The news comes despite the fact that Trump has been trying to force a revised deal through Congress to replace the 1994 North American Free Trade Agreement, covering the trilateral trade bloc of Canada, United States, and Mexico.
The US had US$102.5 billion in goods trade with Mexico in the first two months of the year. In second place was Canada at US$97.5 billion and then China at US$96.7 billion, according to seasonally adjusted data from the US Census Bureau. Mexico had been in third place, behind Canada and China.
China was still the home to most US imports – US$80 billion – but that was down 11 per cent from January-February a year earlier. By contrast, Mexican exports to the US rose 5 per cent to US$58.7 billion over the same period.
“The idea is near shoring,” said Alicia Garcia Herrero, chief economist of Asia-Pacific at French bank Natixis, referring to the practice of US companies moving manufacturing to a nearby country from a distant one. “This is the way global value chains are going. Of course Mexico is not big enough to move all manufacturing out of China but it will make a dent [in] parts and components [for electronics and cars],” Garcia Herrero said.

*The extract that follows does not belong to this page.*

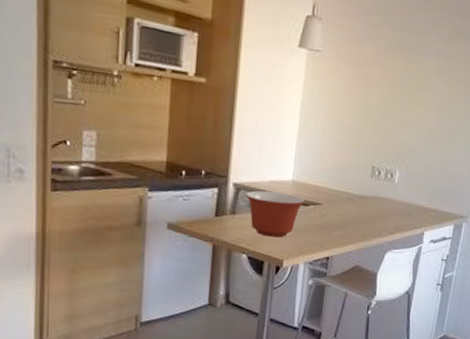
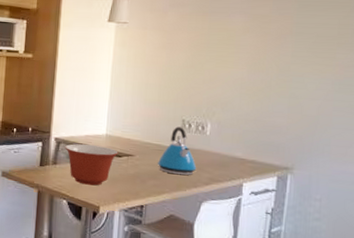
kettle: none [345,173,384,225] -> present [158,126,197,176]

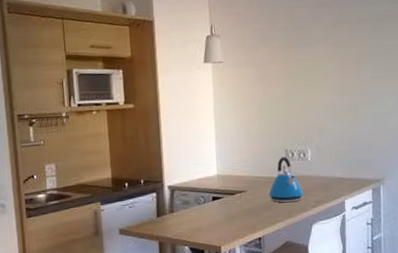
mixing bowl: present [65,144,118,186] -> none [179,187,231,228]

Vehicles and vehicle parts, computers, and electrical equipment are the top three categories of goods the US imported from Mexico last year.
It is not just US companies that are near-shoring, some Chinese companies also have moved production to Mexico in recent years to better target the US market. Hisense, a large Chinese electronics manufacturer, planned to expand the number of flat-screen televisions made in its Mexico factory from 2.8 million sets to 6.8 million sets last year, according to 21st Century Business Herald, a Chinese newspaper.
“For hi-tech parts in electronics products, Mexico is unlikely to crowd China out of the market,” Kuijs said.
“It’s just that compared to the situation of US-China trade, Mexico is benefiting. It’s not as if a large sector of the supply chain is moving out of China. What’s sure is that US-China trade is not going to grow in the way that it did in the past decade, whereas US and Mexico have a reasonably amicable trade relationship,” Kujis said.
A US trade delegation headed by US trade representative Robert Lighthizer and Treasury Secretary Steven Mnuchin is due to arrive in Beijing on Sunday for the 10th round of trade talks, aimed at resolving the ongoing trade war. This will be followed by another round of negotiations in Washington in May, with the Chinese delegation headed by Vice-Premier Liu He.